## start Text block

360-degree feedback campaigns provide a structured way to collect comprehensive feedback from multiple sources about team members, enabling thorough performance evaluations, promotion readiness assessments, and behavioral feedback. Used well, they turn scattered opinions into actionable insights for growth and development.

Overview

A 360-degree feedback campaign in mpath is a focused cycle of feedback about a specific person from multiple perspectives:
  • You choose who the feedback is about.
  • You choose who should respond (managers, peers, direct reports, stakeholders).
  • You choose what to ask (via templates and questions).
  • mpath handles distribution, collection, and tracking.

Multi-Source Perspective

Collect feedback from managers, peers, and direct reports to get a comprehensive view of performance and behavior.

Structured Process

Use templates and consistent question sets to ensure fair and comparable evaluations across people and time.

## end Text block
## start Information given

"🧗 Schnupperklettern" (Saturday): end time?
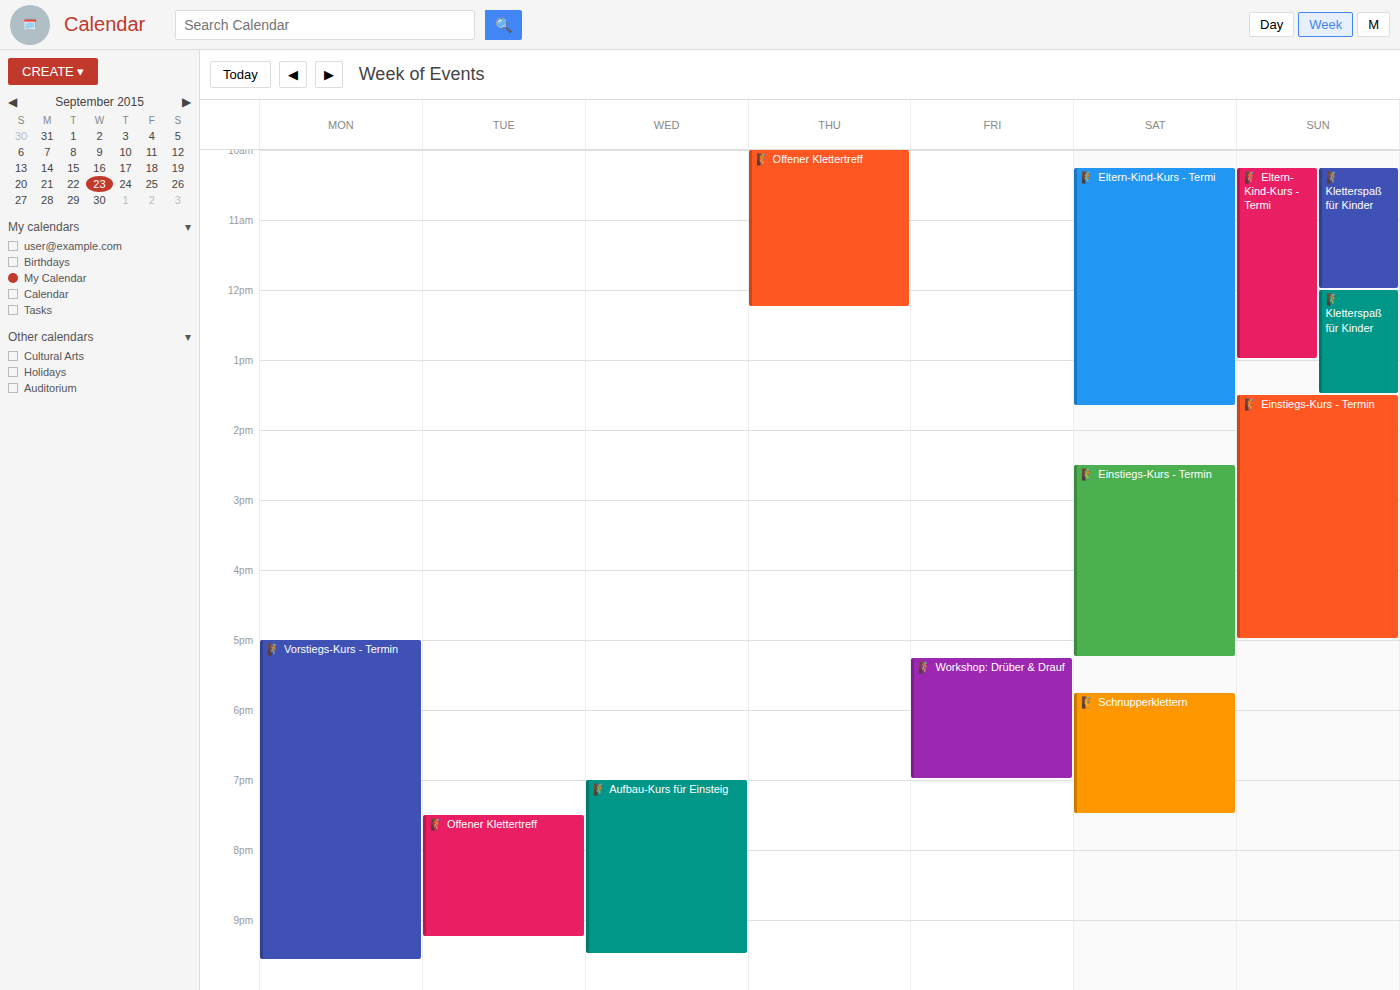
7:30 PM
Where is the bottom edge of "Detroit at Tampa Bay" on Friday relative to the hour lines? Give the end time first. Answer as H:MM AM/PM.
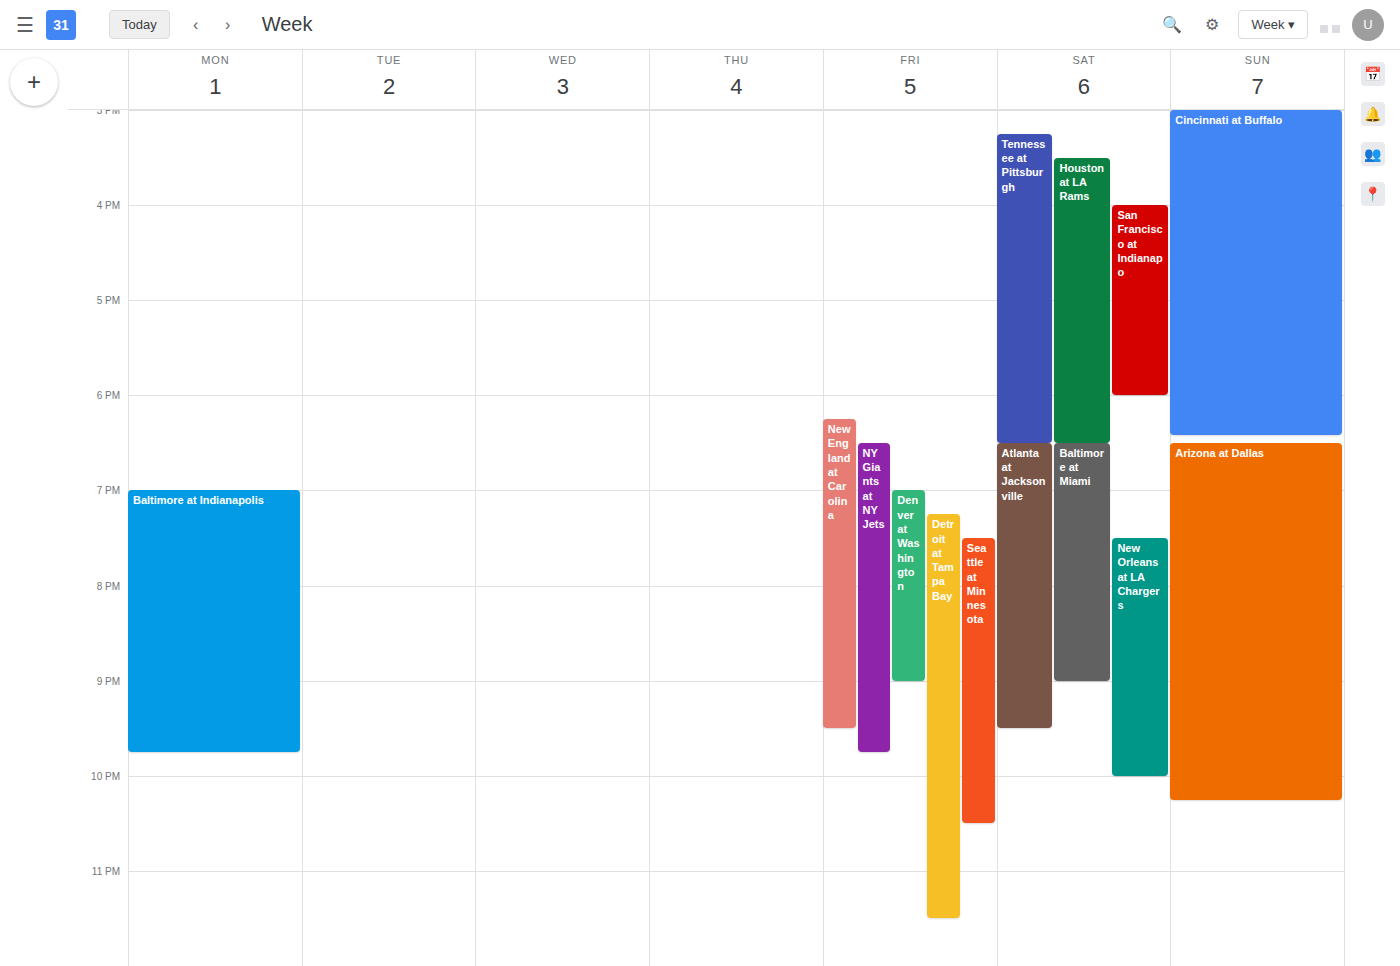
11:30 PM -- halfway between the 11 PM and 12 AM lines.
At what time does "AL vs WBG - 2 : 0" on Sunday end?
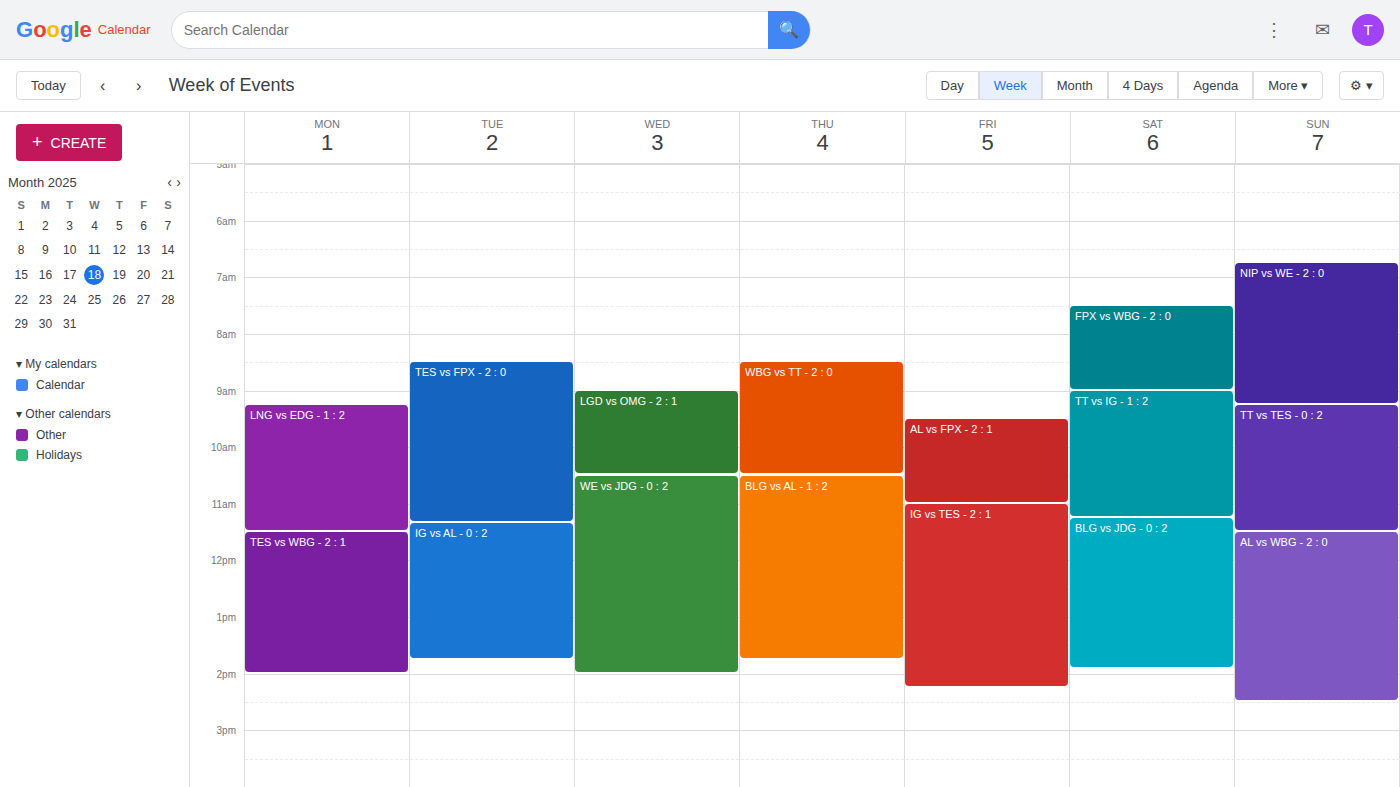
14:30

## end Information given

To do :: In the text on 360-degree feedback campaigns, which parts of a campaign does mpath handle?

Solution :: Distribution, collection, and tracking.